The Seven Falls of Dynjandi
Anyone who visits Dynjandi is sure to be in awe of its sheer size. The 6 waterfalls below it make up for a total elevated height of some 200m. The names of the sub-tiers in order are Strompgljúfrafoss, Göngumannfoss, Hríðsvaðsfoss, Hundafoss, and Bæjarfoss. Fun fact, all names end with the suffix foss, the Icelandic term for a waterfall. It is possible to walk behind Göngumannfoss (Gongufoss) while on the hike to the top.
Where does Dynjandi Originate?
The original source of the falls can be traced to the river Dynjandisá in the upland which is being fed by melting water from Dynjandisheiði, a mountain plateau with the glacier. This water flows to the falls and other lakes and rivers. Dynjandisá is a runoff river that sees an increase in volume up to 10 times when seasonally flooded during the springtime and winter.
The Hike to the Top
The hiking trail all the way up to the highest peak is quite an adventure. The path is as satisfying as the end as you can stop by all the smaller waterfalls as you move up. From the cark park, you can walk up to the base of the falls. The path is a little rocky with some sections being pretty steep – but overall it is doable by an average person. It takes around 15 minutes to reach the top and the scenic panoramic views get better the further up you go.

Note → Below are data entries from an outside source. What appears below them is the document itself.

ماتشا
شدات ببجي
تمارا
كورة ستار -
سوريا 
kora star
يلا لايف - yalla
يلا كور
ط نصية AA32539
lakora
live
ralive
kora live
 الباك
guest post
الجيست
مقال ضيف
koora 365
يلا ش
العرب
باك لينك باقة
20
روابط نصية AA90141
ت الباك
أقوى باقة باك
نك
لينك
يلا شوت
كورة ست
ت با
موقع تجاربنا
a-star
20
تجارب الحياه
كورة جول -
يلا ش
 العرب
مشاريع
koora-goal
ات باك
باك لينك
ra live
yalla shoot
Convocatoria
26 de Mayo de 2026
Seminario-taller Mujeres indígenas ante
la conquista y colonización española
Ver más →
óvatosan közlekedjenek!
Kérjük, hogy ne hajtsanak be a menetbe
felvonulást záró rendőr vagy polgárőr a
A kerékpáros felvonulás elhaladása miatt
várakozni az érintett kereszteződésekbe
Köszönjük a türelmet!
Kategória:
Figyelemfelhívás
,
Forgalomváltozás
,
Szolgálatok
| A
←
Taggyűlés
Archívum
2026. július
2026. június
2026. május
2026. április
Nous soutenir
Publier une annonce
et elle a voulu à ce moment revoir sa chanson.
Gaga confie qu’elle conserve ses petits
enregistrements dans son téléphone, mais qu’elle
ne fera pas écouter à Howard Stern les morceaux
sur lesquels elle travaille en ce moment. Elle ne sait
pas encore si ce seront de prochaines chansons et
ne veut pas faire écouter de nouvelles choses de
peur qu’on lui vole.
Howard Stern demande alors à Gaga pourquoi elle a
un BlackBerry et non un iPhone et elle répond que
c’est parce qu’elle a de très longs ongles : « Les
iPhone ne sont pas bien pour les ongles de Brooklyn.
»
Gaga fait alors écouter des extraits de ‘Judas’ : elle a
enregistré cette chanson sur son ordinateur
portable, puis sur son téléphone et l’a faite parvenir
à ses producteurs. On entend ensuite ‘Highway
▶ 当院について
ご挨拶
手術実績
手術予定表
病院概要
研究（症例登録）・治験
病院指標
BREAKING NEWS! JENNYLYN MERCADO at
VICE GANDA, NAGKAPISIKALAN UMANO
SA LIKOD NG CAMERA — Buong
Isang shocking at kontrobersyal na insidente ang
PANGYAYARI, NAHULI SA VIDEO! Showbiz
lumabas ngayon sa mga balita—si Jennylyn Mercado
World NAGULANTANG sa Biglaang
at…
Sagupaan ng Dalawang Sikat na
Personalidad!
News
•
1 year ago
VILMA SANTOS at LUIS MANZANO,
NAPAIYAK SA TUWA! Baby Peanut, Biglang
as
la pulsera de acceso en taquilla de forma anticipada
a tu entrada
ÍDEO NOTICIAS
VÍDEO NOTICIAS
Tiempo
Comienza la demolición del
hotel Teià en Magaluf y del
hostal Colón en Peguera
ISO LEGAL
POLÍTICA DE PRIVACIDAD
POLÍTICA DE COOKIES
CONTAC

A word of caution, it is important to follow the marked paths when hiking. Don’t think about taking shortcuts as there are no guard rails along the falls. Dynjandi is also preserved as a natural protected monument and straying off the path can lead to unforeseen damage to nature around the falls. The paths are there for a reason and it is best to follow them!

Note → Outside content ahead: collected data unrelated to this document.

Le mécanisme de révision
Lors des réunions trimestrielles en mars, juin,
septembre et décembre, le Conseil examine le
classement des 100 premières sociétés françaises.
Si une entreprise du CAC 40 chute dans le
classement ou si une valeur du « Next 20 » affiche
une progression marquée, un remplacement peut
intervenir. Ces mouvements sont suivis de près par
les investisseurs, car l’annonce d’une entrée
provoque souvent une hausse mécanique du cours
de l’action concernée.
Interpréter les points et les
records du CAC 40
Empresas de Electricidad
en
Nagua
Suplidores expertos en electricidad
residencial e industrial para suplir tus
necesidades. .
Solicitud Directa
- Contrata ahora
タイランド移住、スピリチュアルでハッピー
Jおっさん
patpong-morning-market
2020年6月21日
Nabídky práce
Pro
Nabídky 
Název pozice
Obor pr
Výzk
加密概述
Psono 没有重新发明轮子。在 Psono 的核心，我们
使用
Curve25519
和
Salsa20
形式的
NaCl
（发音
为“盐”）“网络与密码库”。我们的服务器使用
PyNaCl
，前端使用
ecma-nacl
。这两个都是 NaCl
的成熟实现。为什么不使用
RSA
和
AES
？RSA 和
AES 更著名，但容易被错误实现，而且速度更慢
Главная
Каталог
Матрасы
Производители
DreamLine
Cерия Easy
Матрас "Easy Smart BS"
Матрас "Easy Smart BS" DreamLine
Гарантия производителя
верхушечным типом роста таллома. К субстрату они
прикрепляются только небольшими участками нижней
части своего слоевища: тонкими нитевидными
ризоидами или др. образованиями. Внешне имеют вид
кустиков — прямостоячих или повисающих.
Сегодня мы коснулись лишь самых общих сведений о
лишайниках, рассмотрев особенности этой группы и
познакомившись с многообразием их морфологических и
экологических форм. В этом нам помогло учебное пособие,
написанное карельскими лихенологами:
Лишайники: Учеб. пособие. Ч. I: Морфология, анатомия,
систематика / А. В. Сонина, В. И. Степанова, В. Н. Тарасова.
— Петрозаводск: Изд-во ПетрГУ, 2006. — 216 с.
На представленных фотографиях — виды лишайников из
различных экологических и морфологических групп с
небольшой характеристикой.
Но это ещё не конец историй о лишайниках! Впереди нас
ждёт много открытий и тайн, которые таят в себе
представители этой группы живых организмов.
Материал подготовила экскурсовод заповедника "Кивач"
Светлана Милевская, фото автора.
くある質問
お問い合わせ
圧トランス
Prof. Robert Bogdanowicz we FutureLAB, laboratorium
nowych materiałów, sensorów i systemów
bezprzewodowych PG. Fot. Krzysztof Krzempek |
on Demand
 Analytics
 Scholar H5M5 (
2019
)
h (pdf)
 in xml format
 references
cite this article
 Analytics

How to Get There and Best Time to Visit
Situated between Dynjandisvogur bay and Arnarfjörður Fjord, Dynjandi is approximately 85 km away from the port town of Ísafjörður, with an hour and a half drive via Vestfjarðarvegur. It is located around 355 km from Reykjavík, making for a long 5-hour drive. Navigating around the falls can surely get you wet, and you should carry rain-gear such as waterproof jackets, camera covers, and cleaners to wipe. Wear good walking shoes with non-slip holes to get a good grip when walking on the rocky surface.
The best time to visit Dynjandi is the summer months, from May to October. It is during this time when you can easily spot the falls and reminisce in its majestic beauty. However, it is best to avoid the area during winters. Many roads are closed due to deep snow and frequent avalanches. They can be extremely slippery and dangerous – not suitable for driving or hiking.